§ What the exercise asks:
Would you reproduce every record exactly, leaving out the pictures?

Stored data entries:
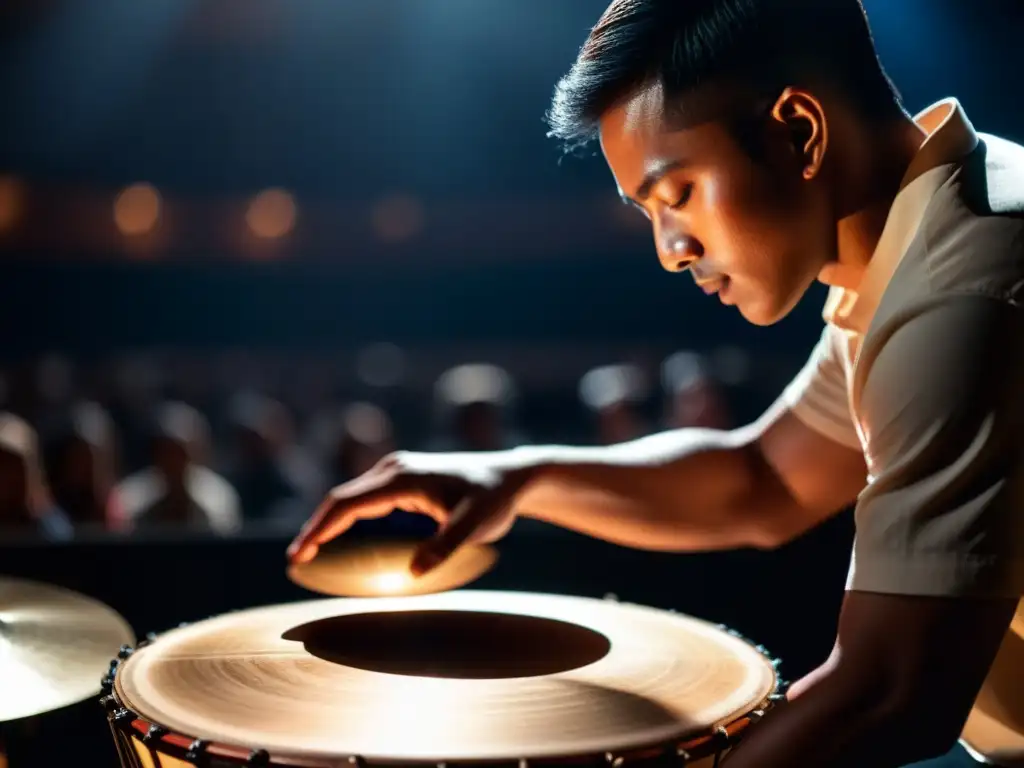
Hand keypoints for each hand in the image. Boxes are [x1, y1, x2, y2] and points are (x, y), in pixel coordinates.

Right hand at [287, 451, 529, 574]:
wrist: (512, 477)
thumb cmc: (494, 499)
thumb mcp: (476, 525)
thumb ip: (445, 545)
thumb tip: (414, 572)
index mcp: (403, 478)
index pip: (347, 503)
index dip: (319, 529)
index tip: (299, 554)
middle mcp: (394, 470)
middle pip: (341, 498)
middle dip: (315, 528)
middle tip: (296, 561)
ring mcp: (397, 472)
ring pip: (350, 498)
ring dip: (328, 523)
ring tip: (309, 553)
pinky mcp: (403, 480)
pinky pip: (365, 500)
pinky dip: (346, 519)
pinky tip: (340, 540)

§ Answer to the problem:
Hand keypoints for each hand in the image. Boxes are [x1, y1, x2, y2] and points are (x, y), in pixel coordinates.

Right hand at [287, 451, 529, 574]:
wrist: (512, 477)
thumb cmc: (494, 499)
thumb mcp: (476, 525)
thumb ip: (445, 545)
thumb tip: (414, 572)
index mcp: (403, 478)
index pip: (347, 503)
index dip: (319, 529)
index tip: (299, 554)
middle mcp: (394, 470)
middle pip: (341, 498)
middle dip: (315, 528)
middle tip: (296, 561)
ring mcp: (397, 472)
ring pip: (350, 498)
ring dip: (328, 523)
ring tip: (309, 553)
pinky mcp: (403, 480)
pinky pip: (365, 500)
pinky dip: (346, 519)
pinky tip: (340, 540)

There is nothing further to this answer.